Final answer:
By setting up a system of equations and solving for the number of dimes (d) and quarters (q) Jessica has, we find that she has 14 dimes and 2 quarters. Whitney has twice as many dimes and the same number of quarters, totaling in the same amount of money.
Step-by-step explanation:
Jessica and Whitney each have a combination of dimes and quarters that total the same amount of money, with Jessica having 16 coins in total. Since we are dealing with the values of money and the number of coins, we can set up a system of equations to solve this problem.

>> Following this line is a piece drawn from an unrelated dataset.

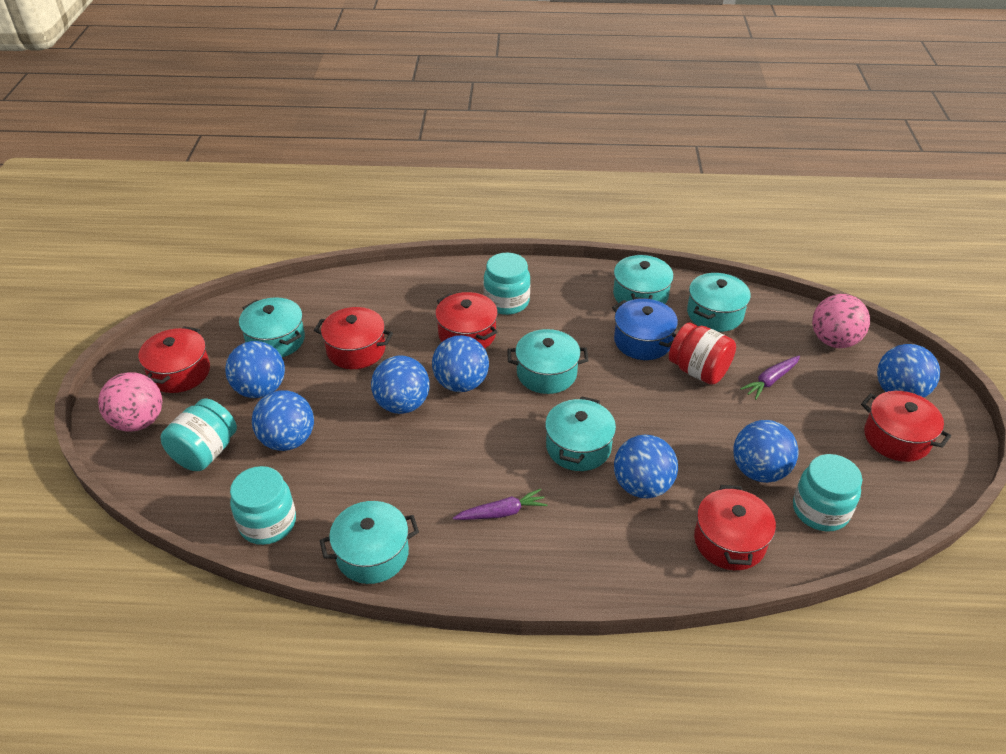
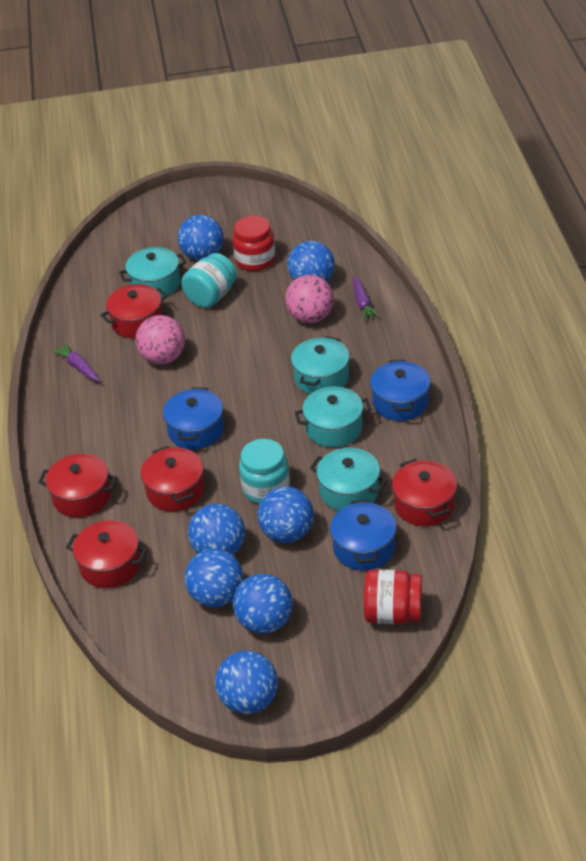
blue pot: [612,299,678,360] = 1 -> [163,387,224,449] [330,500,396,570] [370,359,430,421] = 3
red jar: [669,323,736,385] = 1 -> [232,216,275,271] [364,569,422,624] = 2
turquoise jar: [160,398,237,471] [230,466,296,545] [483,252,530,315] [793,454,862,532] = 4 -> [181,253,237,308] [239,439,290,504] = 2
turquoise pot: [239,297,305,357] [320,501,419,584] [507,329,589,394] [545,396,616,471] [613,254,674,304] [687,273,751,332] = 6 -> [119,247,186,298] [291,336,350,394] [295,387,371,447] [310,448,388,511] = 4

First, let's define variables: let d be the number of dimes and q be the number of quarters Jessica has. It follows that Whitney has 2d dimes and q quarters.

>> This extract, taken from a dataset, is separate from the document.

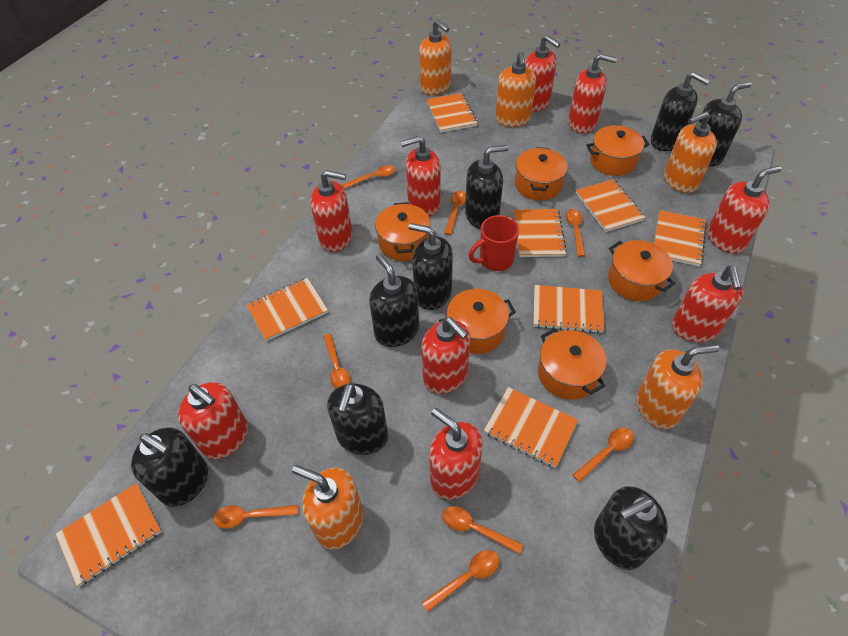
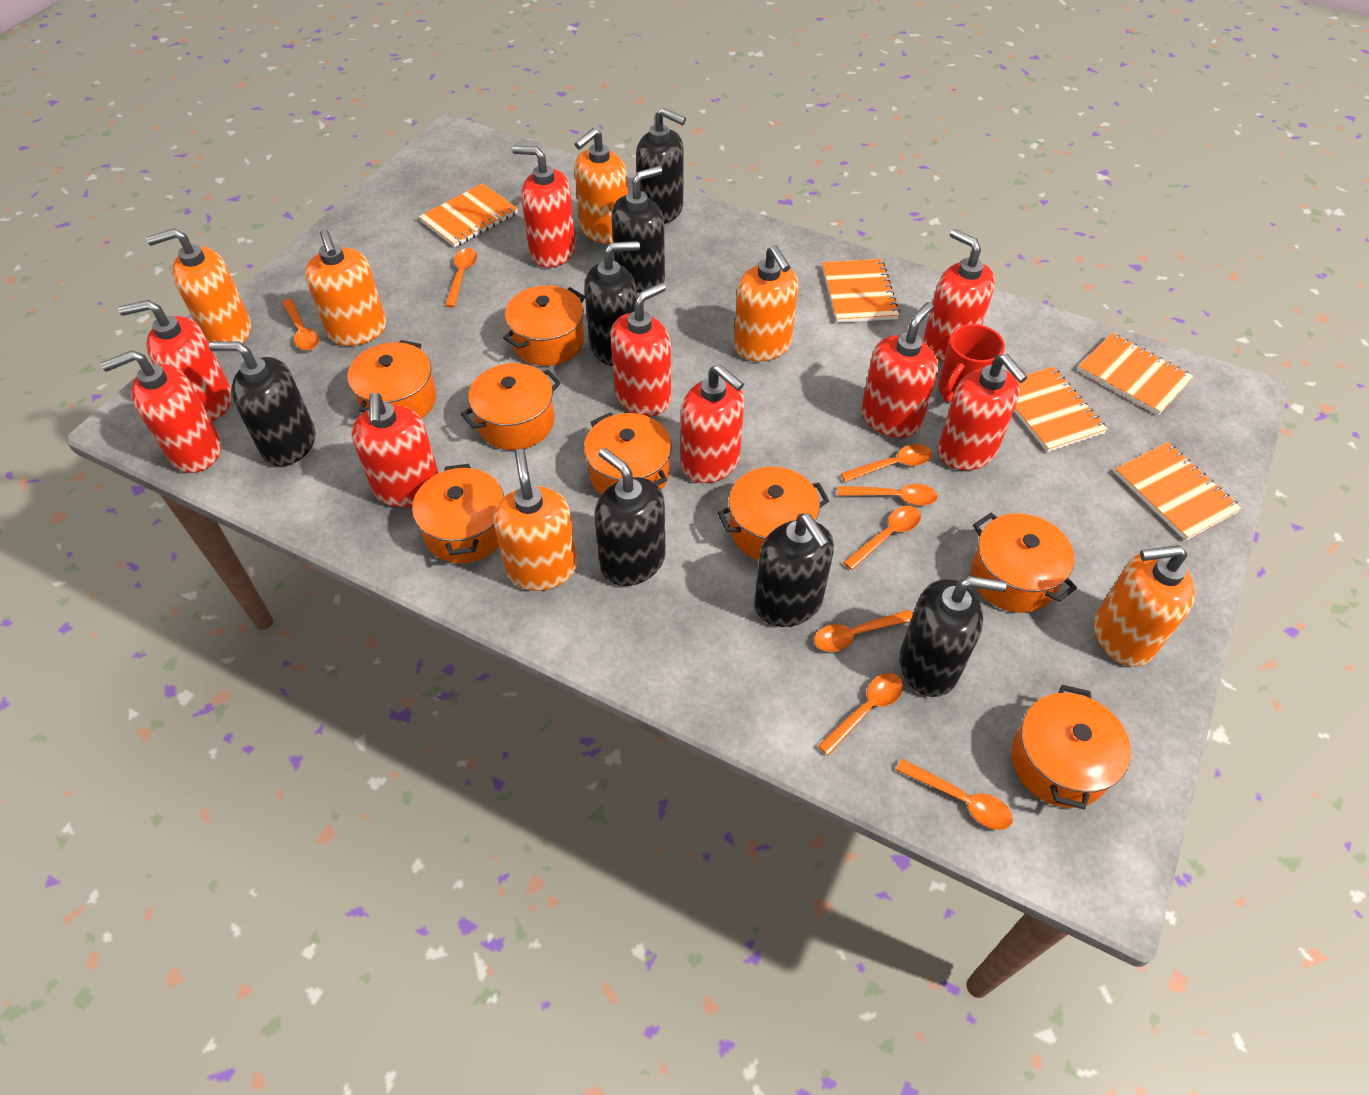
black soap dispenser: [131,427,208,507] [327,383,388,455] [369,254,419,347] [408,223,453,310] [465,145,508,229] [594,486,668,570] [651,72,710,151] [698,82,752,166] = 8 -> [209,341,316,466] [584,241,640,366] [595,448,666,586] [611,166,665,293] [636,107,686,224] [754,513,834,627] [900,576,1007,697] = 7
orange notebook: [56,483,162,586] [247,278,328,341] [427,93,478,133] [484,387,578,468] [514,209,567,257] [533,285,604,333] [576,179,645,232] [654,210,707,266] = 8 -> [419,183,518,247] [822,259,900,323] [1014,367,1107,452] [1078,333,1193,415] [1114,442,1242,541] = 5
orange pot: [375,202,430,261] [439,289,516,354] [515,147,568,201] [538,328,606,400] [586,125,649,176] [608,240,675,301] = 6 -> [347,340,436,419] [412,464,504,563] [461,363,561,450] [503,285,585,366] [584,412,672,495] [717,467,829,560] [971,513,1077,613] [1011,685,1131,809] = 8
orange soap dispenser: [292,465,363,549] [419,20,452,95] [495,51,536,127] [636,344,719,429] [664,112,717,193] = 5 -> [146,228,251,344] [305,229,386,346] [493,449,577,591] [574,128,628,244] [734,245,798,362] [1094,545,1195,667] = 6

Given that Jessica has 16 coins: d + q = 16 (Equation 1)
Since the value of a dime is 10 pennies and the value of a quarter is 25 pennies, we can write a second equation based on the total amount of money Jessica has:
10d + 25q = 10(2d) + 25(q) (Equation 2)
Now we can solve the system of equations:
- Substitute d = 16 - q into Equation 2.
- Simplify to find the value of q (the number of quarters).
- Substitute the value of q back into d = 16 - q to find the number of dimes.
Through this process, we discover that Jessica has 14 dimes and 2 quarters, which means that Whitney has 28 dimes and 2 quarters, both adding up to the same total monetary value.